» Belge Metni

((

Artan iklim krizi etkilerine karşı, Erenköy Lisesi Doğanın Genç Savunucuları Ekibi; Prof. Sonia I. Seneviratne'nin Başyazarlığını Yaptığı Birleşmiş Milletler İklim Raporu ve ETH Zürich Üniversitesi'nde Doktora sonrası araştırmacı olarak görev yapan İsviçredeki Dr. Fulden Batıbeniz ile sanal röportaj gerçekleştirerek iklim krizi hakkında çarpıcı bulgulara ulaştı.
İklim krizi; dünya genelinde artan sera gazı emisyonları ve buna bağlı olarak ortaya çıkan insan etkisiyle, iklim sistemi üzerindeki olumsuz değişiklikler olarak tanımlamaktadır.

))

» Verilen Görev A
Kayıtlarda "又方：烧猪骨末之，水服方寸匕，日三。" satırıyla başlayıp kayıtların sonuyla biten bölümü, "方寸匕" ifadesinin geçtiği her yere "一钱匕" koyarak ve geri kalan her şeyi aynen koruyarak yeniden yazın. Resimleri yanıta dahil etmeyin.

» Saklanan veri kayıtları
((

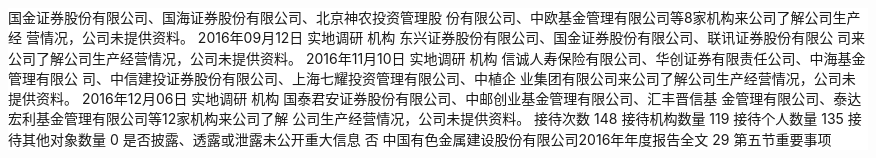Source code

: 国金证券股份有限公司、国海证券股份有限公司、北京神农投资管理股
份有限公司、中欧基金管理有限公司等8家机构来公司了解公司生产经
营情况，公司未提供资料。
2016年09月12日
实地调研
机构
东兴证券股份有限公司、国金证券股份有限公司、联讯证券股份有限公
司来公司了解公司生产经营情况，公司未提供资料。
2016年11月10日
实地调研
机构
信诚人寿保险有限公司、华创证券有限责任公司、中海基金管理有限公
司、中信建投证券股份有限公司、上海七耀投资管理有限公司、中植企
业集团有限公司来公司了解公司生产经营情况，公司未提供资料。
2016年12月06日
实地调研
机构
国泰君安证券股份有限公司、中邮创业基金管理有限公司、汇丰晋信基
金管理有限公司、泰达宏利基金管理有限公司等12家机构来公司了解
公司生产经营情况，公司未提供资料。
接待次数
148
接待机构数量
119
接待个人数量
135
接待其他对象数量
0
是否披露、透露或泄露未公开重大信息
否
中国有色金属建设股份有限公司2016年年度报告全文
29
第五节重要事项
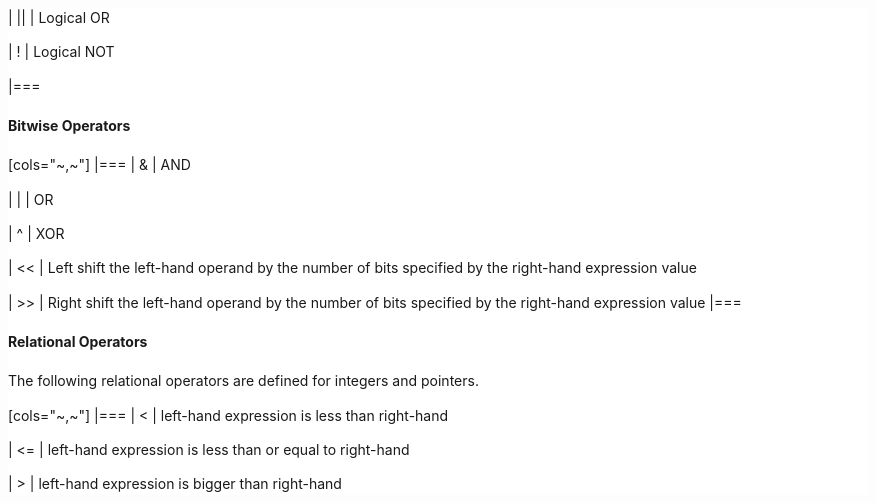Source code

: | \|\|
| Logical OR

| !
| Logical NOT

|===

#### Bitwise Operators

[cols="~,~"]
|===
| &
| AND

| \|
| OR

| ^
| XOR

| <<
| Left shift the left-hand operand by the number of bits specified by the right-hand expression value

| >>
| Right shift the left-hand operand by the number of bits specified by the right-hand expression value
|===

#### Relational Operators

The following relational operators are defined for integers and pointers.

[cols="~,~"]
|===
| <
| left-hand expression is less than right-hand

| \<=
| left-hand expression is less than or equal to right-hand

| >
| left-hand expression is bigger than right-hand
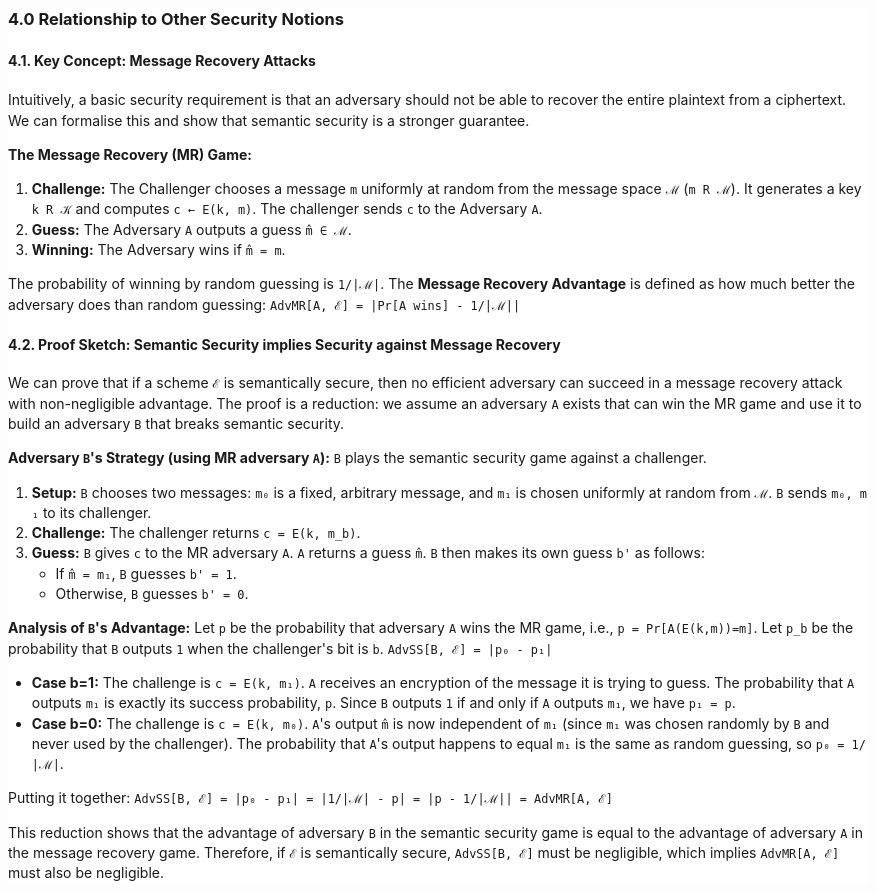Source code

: ### **4.0 Relationship to Other Security Notions**

#### **4.1. Key Concept: Message Recovery Attacks**

Intuitively, a basic security requirement is that an adversary should not be able to recover the entire plaintext from a ciphertext. We can formalise this and show that semantic security is a stronger guarantee.

**The Message Recovery (MR) Game:**
1.  **Challenge:** The Challenger chooses a message `m` uniformly at random from the message space `ℳ` (`m R ℳ`). It generates a key `k R 𝒦` and computes `c ← E(k, m)`. The challenger sends `c` to the Adversary `A`.
2.  **Guess:** The Adversary `A` outputs a guess `m̂ ∈ ℳ`.
3.  **Winning:** The Adversary wins if `m̂ = m`.

The probability of winning by random guessing is `1/|ℳ|`. The **Message Recovery Advantage** is defined as how much better the adversary does than random guessing:
`AdvMR[A, ℰ] = |Pr[A wins] - 1/|ℳ||`

#### **4.2. Proof Sketch: Semantic Security implies Security against Message Recovery**

We can prove that if a scheme `ℰ` is semantically secure, then no efficient adversary can succeed in a message recovery attack with non-negligible advantage. The proof is a reduction: we assume an adversary `A` exists that can win the MR game and use it to build an adversary `B` that breaks semantic security.

**Adversary `B`'s Strategy (using MR adversary `A`):**
`B` plays the semantic security game against a challenger.
1.  **Setup:** `B` chooses two messages: `m₀` is a fixed, arbitrary message, and `m₁` is chosen uniformly at random from `ℳ`. `B` sends `m₀, m₁` to its challenger.
2.  **Challenge:** The challenger returns `c = E(k, m_b)`.
3.  **Guess:** `B` gives `c` to the MR adversary `A`. `A` returns a guess `m̂`. `B` then makes its own guess `b'` as follows:
    *   If `m̂ = m₁`, `B` guesses `b' = 1`.
    *   Otherwise, `B` guesses `b' = 0`.

**Analysis of `B`'s Advantage:**
Let `p` be the probability that adversary `A` wins the MR game, i.e., `p = Pr[A(E(k,m))=m]`.
Let `p_b` be the probability that `B` outputs `1` when the challenger's bit is `b`.
`AdvSS[B, ℰ] = |p₀ - p₁|`

*   **Case b=1:** The challenge is `c = E(k, m₁)`. `A` receives an encryption of the message it is trying to guess. The probability that `A` outputs `m₁` is exactly its success probability, `p`. Since `B` outputs `1` if and only if `A` outputs `m₁`, we have `p₁ = p`.
*   **Case b=0:** The challenge is `c = E(k, m₀)`. `A`'s output `m̂` is now independent of `m₁` (since `m₁` was chosen randomly by `B` and never used by the challenger). The probability that `A`'s output happens to equal `m₁` is the same as random guessing, so `p₀ = 1/|ℳ|`.

Putting it together:
`AdvSS[B, ℰ] = |p₀ - p₁| = |1/|ℳ| - p| = |p - 1/|ℳ|| = AdvMR[A, ℰ]`

This reduction shows that the advantage of adversary `B` in the semantic security game is equal to the advantage of adversary `A` in the message recovery game. Therefore, if `ℰ` is semantically secure, `AdvSS[B, ℰ]` must be negligible, which implies `AdvMR[A, ℰ]` must also be negligible.
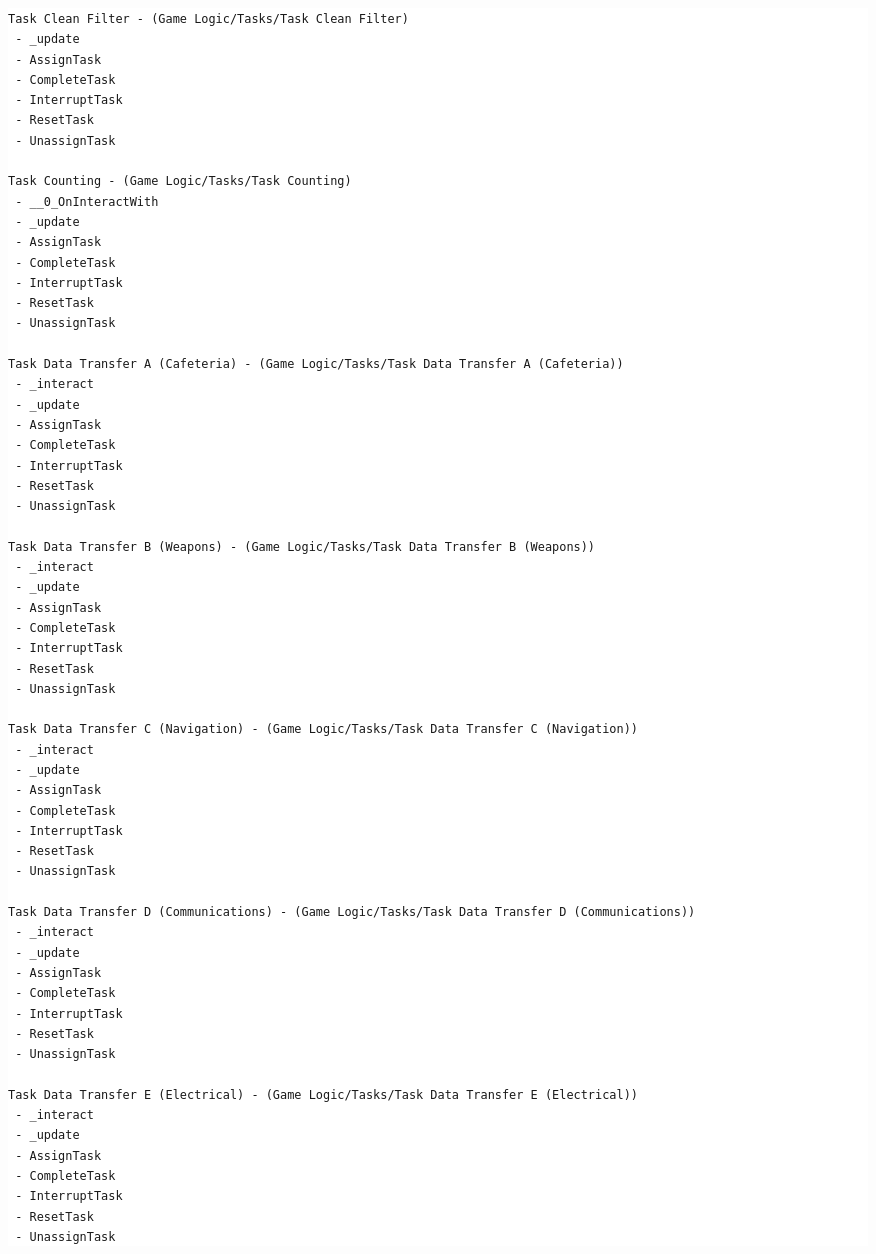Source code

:     Task Clean Filter - (Game Logic/Tasks/Task Clean Filter)
     - _update
     - AssignTask
     - CompleteTask
     - InterruptTask
     - ResetTask
     - UnassignTask

    Task Counting - (Game Logic/Tasks/Task Counting)
     - __0_OnInteractWith
     - _update
     - AssignTask
     - CompleteTask
     - InterruptTask
     - ResetTask
     - UnassignTask

    Task Data Transfer A (Cafeteria) - (Game Logic/Tasks/Task Data Transfer A (Cafeteria))
     - _interact
     - _update
     - AssignTask
     - CompleteTask
     - InterruptTask
     - ResetTask
     - UnassignTask

    Task Data Transfer B (Weapons) - (Game Logic/Tasks/Task Data Transfer B (Weapons))
     - _interact
     - _update
     - AssignTask
     - CompleteTask
     - InterruptTask
     - ResetTask
     - UnassignTask

    Task Data Transfer C (Navigation) - (Game Logic/Tasks/Task Data Transfer C (Navigation))
     - _interact
     - _update
     - AssignTask
     - CompleteTask
     - InterruptTask
     - ResetTask
     - UnassignTask

    Task Data Transfer D (Communications) - (Game Logic/Tasks/Task Data Transfer D (Communications))
     - _interact
     - _update
     - AssignTask
     - CompleteTask
     - InterruptTask
     - ResetTask
     - UnassignTask

    Task Data Transfer E (Electrical) - (Game Logic/Tasks/Task Data Transfer E (Electrical))
     - _interact
     - _update
     - AssignTask
     - CompleteTask
     - InterruptTask
     - ResetTask
     - UnassignTask
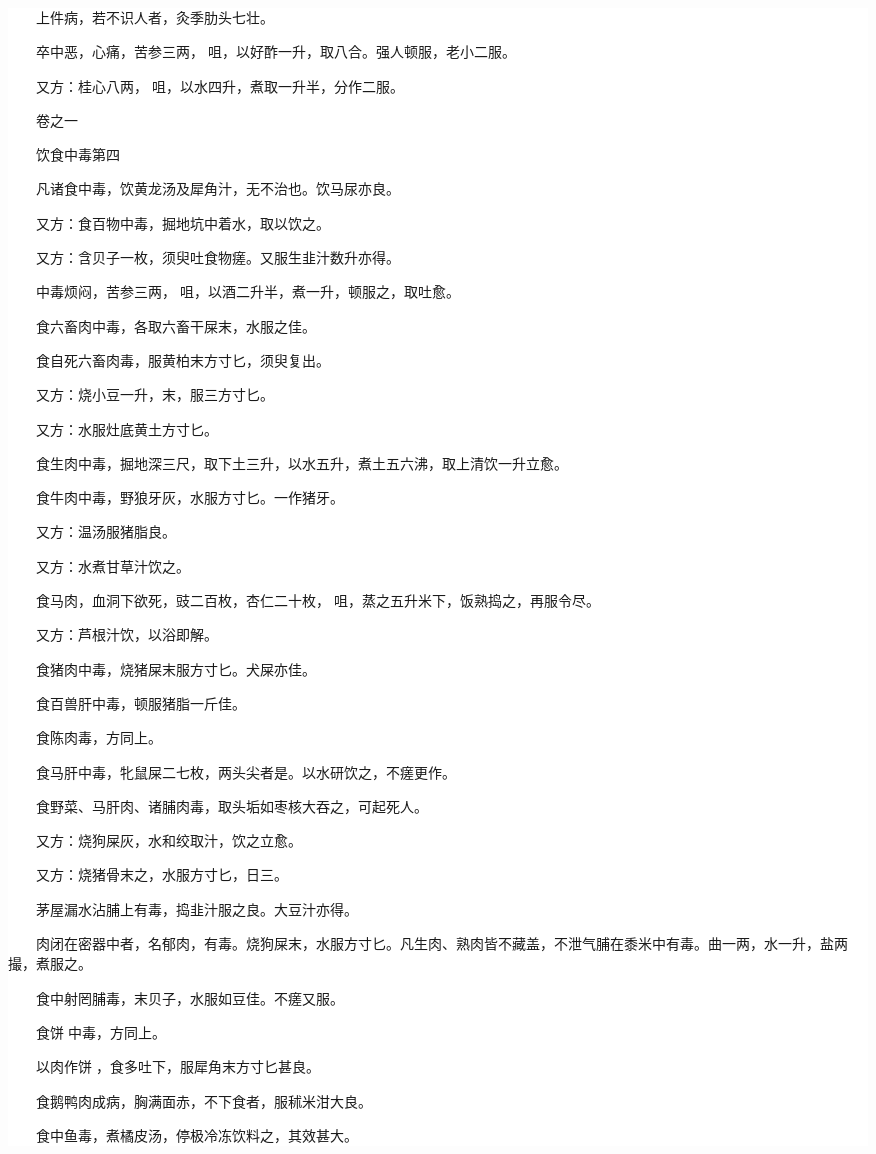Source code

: 
　　上件病，若不识人者，灸季肋头七壮。

　　卒中恶，心痛，苦参三两， 咀，以好酢一升，取八合。强人顿服，老小二服。

　　又方：桂心八两， 咀，以水四升，煮取一升半，分作二服。

　　卷之一

　　饮食中毒第四

　　凡诸食中毒，饮黄龙汤及犀角汁，无不治也。饮马尿亦良。

　　又方：食百物中毒，掘地坑中着水，取以饮之。

　　又方：含贝子一枚，须臾吐食物瘥。又服生韭汁数升亦得。

　　中毒烦闷，苦参三两， 咀，以酒二升半，煮一升，顿服之，取吐愈。

　　食六畜肉中毒，各取六畜干屎末，水服之佳。

　　食自死六畜肉毒，服黄柏末方寸匕，须臾复出。

　　又方：烧小豆一升，末，服三方寸匕。

　　又方：水服灶底黄土方寸匕。

　　食生肉中毒，掘地深三尺，取下土三升，以水五升，煮土五六沸，取上清饮一升立愈。

　　食牛肉中毒，野狼牙灰，水服方寸匕。一作猪牙。

　　又方：温汤服猪脂良。

　　又方：水煮甘草汁饮之。

　　食马肉，血洞下欲死，豉二百枚，杏仁二十枚， 咀，蒸之五升米下，饭熟捣之，再服令尽。

　　又方：芦根汁饮，以浴即解。

　　食猪肉中毒，烧猪屎末服方寸匕。犬屎亦佳。

　　食百兽肝中毒，顿服猪脂一斤佳。

　　食陈肉毒，方同上。

　　食马肝中毒，牝鼠屎二七枚，两头尖者是。以水研饮之，不瘥更作。

　　食野菜、马肝肉、诸脯肉毒，取头垢如枣核大吞之，可起死人。

　　又方：烧狗屎灰，水和绞取汁，饮之立愈。

　　又方：烧猪骨末之，水服方寸匕，日三。

　　茅屋漏水沾脯上有毒，捣韭汁服之良。大豆汁亦得。

　　肉闭在密器中者，名郁肉，有毒。烧狗屎末，水服方寸匕。凡生肉、熟肉皆不藏盖，不泄气脯在黍米中有毒。曲一两，水一升，盐两撮，煮服之。

　　食中射罔脯毒，末贝子，水服如豆佳。不瘥又服。

　　食饼 中毒，方同上。

　　以肉作饼 ，食多吐下，服犀角末方寸匕甚良。

　　食鹅鸭肉成病，胸满面赤，不下食者，服秫米泔大良。

　　食中鱼毒，煮橘皮汤，停极冷冻饮料之，其效甚大。

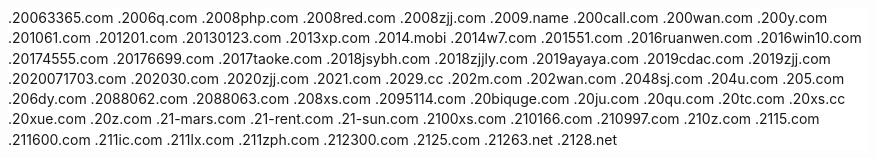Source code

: .20063365.com
.2006q.com
.2008php.com
.2008red.com
.2008zjj.com
.2009.name
.200call.com
.200wan.com
.200y.com
.201061.com
.201201.com
.20130123.com
.2013xp.com
.2014.mobi
.2014w7.com
.201551.com
.2016ruanwen.com
.2016win10.com
.20174555.com
.20176699.com
.2017taoke.com
.2018jsybh.com
.2018zjjly.com
.2019ayaya.com
.2019cdac.com
.2019zjj.com
.2020071703.com
.202030.com
.2020zjj.com
.2021.com
.2029.cc
.202m.com
.202wan.com
.2048sj.com
.204u.com
.205.com
.206dy.com
.2088062.com
.2088063.com
.208xs.com
.2095114.com
.20biquge.com
.20ju.com
.20qu.com
.20tc.com
.20xs.cc
.20xue.com
.20z.com
.21-mars.com
.21-rent.com
.21-sun.com
.2100xs.com
.210166.com
.210997.com
.210z.com
.2115.com
.211600.com
.211ic.com
.211lx.com
.211zph.com
.212300.com
.2125.com
.21263.net
.2128.net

))

» Verilen Görev B
İklim krizini ele alan metni kaldığı yerden devam ettirin.

» Yanıt A
　　又方：烧猪骨末之，水服一钱匕，日三。

　　茅屋漏水沾脯上有毒，捣韭汁服之良。大豆汁亦得。

　　肉闭在密器中者，名郁肉，有毒。烧狗屎末，水服一钱匕。凡生肉、熟肉皆不藏盖，不泄气脯在黍米中有毒。曲一两，水一升，盐两撮，煮服之。

　　食中射罔脯毒，末贝子，水服如豆佳。不瘥又服。

　　食饼 中毒，方同上。

　　以肉作饼 ，食多吐下，服犀角末一钱匕甚良。

　　食鹅鸭肉成病，胸满面赤，不下食者，服秫米泔大良。

　　食中鱼毒，煮橘皮汤，停极冷冻饮料之，其效甚大。

Source code

: .20063365.com
.2006q.com
.2008php.com
.2008red.com
.2008zjj.com
.2009.name
.200call.com
.200wan.com
.200y.com
.201061.com
.201201.com
.20130123.com
.2013xp.com
.2014.mobi
.2014w7.com
.201551.com
.2016ruanwen.com
.2016win10.com
.20174555.com
.20176699.com
.2017taoke.com
.2018jsybh.com
.2018zjjly.com
.2019ayaya.com
.2019cdac.com
.2019zjj.com
.2020071703.com
.202030.com
.2020zjj.com
.2021.com
.2029.cc
.202m.com
.202wan.com
.2048sj.com
.204u.com
.205.com
.206dy.com
.2088062.com
.2088063.com
.208xs.com
.2095114.com
.20biquge.com
.20ju.com
.20qu.com
.20tc.com
.20xs.cc
.20xue.com
.20z.com
.21-mars.com
.21-rent.com
.21-sun.com
.2100xs.com
.210166.com
.210997.com
.210z.com
.2115.com
.211600.com
.211ic.com
.211lx.com
.211zph.com
.212300.com
.2125.com
.21263.net
.2128.net

» Yanıt B
Hükûmetlerarası İklim Değişikliği Paneli (IPCC)‘nin yaptığı araştırmalar, iklim krizinin bilimsel olarak kanıtlanmış bir gerçek olduğunu ve küresel düzeyde ciddi sosyal, ekonomik ve çevresel sonuçlar doğurabileceğini ortaya koymaktadır.
Fosil yakıtların (kömür, petrol ve doğal gaz) yaygın kullanımı, atmosfere sera gazlarının (karbondioksit, metan, azot oksitler) salınımına neden olmakta ve bu sera gazları atmosferde dünya genelinde sıcaklık artışına yol açmaktadır. Sanayi, enerji üretimi, ulaşım ve tarım gibi endüstriyel faaliyetler de sera gazlarının salınımını artırmaktadır. Özellikle enerji üretiminde kömür, petrol ve doğal gaz kullanımı, iklim krizine ciddi hız vermektedir.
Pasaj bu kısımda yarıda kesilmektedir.